I have no idea how such remarkably idiotic and outrightly fraudulent explanation can ever make it past peer review, but apparently mainstream medicine is willing to do anything to cover up the real reasons. For the record, while almost every cancer can technically be shown to have a positive correlation with obesity only colon cancer has been definitively linked to BMI, and the increased risk is only for a very narrow range of BMI. In fact, morbidly obese people actually have lower risk for colon cancer than people considered slightly overweight (BMI in the 25-27 range). However, cancers such as pancreatic, kidney, leukemia and myeloma have long been touted as mostly genetically driven, with risk mostly determined by whether the cancer runs in the family combined with smoking habits. Yet now, when it is convenient to say so, we are being told that these cancers are suddenly driven by lifestyle choices, especially uncontrolled eating habits.
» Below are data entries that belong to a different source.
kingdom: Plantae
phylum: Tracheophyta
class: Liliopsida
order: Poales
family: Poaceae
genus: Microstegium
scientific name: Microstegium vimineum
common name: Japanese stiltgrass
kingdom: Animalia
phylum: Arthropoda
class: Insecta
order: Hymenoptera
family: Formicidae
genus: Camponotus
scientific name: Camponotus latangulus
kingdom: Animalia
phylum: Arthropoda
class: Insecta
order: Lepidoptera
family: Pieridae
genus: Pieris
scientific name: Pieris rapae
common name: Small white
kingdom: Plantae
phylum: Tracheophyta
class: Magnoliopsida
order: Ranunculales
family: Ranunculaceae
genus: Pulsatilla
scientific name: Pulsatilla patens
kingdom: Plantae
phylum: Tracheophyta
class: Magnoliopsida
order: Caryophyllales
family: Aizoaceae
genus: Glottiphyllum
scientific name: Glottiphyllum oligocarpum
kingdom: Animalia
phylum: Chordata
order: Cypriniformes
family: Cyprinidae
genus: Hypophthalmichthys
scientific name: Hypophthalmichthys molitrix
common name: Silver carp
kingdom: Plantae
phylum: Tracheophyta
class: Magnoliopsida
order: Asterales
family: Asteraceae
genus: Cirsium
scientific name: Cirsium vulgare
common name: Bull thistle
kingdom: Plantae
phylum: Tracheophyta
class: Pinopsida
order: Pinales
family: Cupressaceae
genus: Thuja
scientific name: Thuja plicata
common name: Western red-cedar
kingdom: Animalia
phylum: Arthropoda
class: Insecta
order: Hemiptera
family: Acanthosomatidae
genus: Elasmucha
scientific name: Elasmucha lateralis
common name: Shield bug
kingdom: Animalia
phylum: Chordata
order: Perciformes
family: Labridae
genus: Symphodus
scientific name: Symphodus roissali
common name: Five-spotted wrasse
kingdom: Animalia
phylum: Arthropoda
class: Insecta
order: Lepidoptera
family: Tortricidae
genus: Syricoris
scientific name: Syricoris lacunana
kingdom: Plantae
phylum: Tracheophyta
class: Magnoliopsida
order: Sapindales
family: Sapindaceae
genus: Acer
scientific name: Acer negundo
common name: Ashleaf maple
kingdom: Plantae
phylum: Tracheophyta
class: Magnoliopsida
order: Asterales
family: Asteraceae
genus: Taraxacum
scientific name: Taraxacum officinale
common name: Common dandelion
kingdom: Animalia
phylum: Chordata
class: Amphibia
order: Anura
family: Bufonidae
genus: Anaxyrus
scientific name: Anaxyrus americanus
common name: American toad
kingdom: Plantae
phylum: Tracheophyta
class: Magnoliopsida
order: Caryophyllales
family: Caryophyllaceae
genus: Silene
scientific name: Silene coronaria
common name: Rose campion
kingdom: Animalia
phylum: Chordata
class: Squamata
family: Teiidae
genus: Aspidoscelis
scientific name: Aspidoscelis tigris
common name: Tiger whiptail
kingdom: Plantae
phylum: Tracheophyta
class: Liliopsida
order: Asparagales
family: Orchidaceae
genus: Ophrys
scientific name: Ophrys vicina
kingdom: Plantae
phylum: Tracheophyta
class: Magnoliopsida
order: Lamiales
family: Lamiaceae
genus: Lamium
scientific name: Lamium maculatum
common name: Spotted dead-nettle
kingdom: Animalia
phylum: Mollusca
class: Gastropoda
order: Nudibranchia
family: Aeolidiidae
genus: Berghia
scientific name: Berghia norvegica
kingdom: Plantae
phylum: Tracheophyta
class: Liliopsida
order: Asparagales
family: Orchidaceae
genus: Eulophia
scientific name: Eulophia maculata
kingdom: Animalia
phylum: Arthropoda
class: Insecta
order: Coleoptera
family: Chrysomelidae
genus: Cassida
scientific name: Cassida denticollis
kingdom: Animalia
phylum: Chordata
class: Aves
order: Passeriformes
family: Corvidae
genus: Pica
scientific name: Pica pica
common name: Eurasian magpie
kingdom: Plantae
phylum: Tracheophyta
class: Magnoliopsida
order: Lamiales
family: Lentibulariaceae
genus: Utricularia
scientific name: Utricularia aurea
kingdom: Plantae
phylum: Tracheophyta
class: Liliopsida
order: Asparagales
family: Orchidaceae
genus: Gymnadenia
Poor Millenials, both literally and figuratively! Not only are they likely to be the financially poorest generation in the last 100 years, but they get to be the sickest and dying at the youngest age. It's almost as if the youngest and the oldest people today are one and the same. Maybe that's why so many new politicians run on campaigns of universal health care. They know quite well this may turn out to be most important political issue for ALL living generations, and especially for the Millenials (and even younger people).
https://www.thelancet.com/journals/lanpub/article/PIIS2468-2667(18)30267-6/fulltext
For millennials, cancers fueled by obesity are on rise, study says - CNN
"...The study, published in The Lancet Public Health, examined data on 12 obesity-related cancers between 1995 and 2014, as well as 18 common cancers not associated with weight. They found a disturbing trend among adults age 24 to 49. "The risk of cancer is increasing in young adults for half of the obesity-related cancers, with the increase steeper in progressively younger ages," said co-author Ahmedin Jemal, who is the vice president of the Surveillance and Health Services Research Program for the American Cancer Society."
"...The six obesity-related cancers that showed startling increases among younger adults were colorectal, endometrial, gallbladder, kidney, pancreatic and multiple myeloma, a cancer of the bone marrow. Most of these cancers have traditionally shown up in patients later in life, usually in their 60s and 70s. Yet the study found some of the most significant increases were seen in the millennial age bracket, at a time when "overall cancer incidence is decreasing in males and stabilizing in females in the US," Jemal said. Take pancreatic cancer for example, typically diagnosed in people over age 65. The analysis found the average annual increase for pancreatic cancer was 4.34% for ages 25 to 29, 2.47% in people aged 30 to 34, 1.31% for those in the 35 to 39 age bracket, and only 0.72% in those aged 40 to 44 years. Overall, the risk of colorectal, endometrial, pancreatic and gallbladder cancers in millennials was about double the rate baby boomers had at the same age, the study found."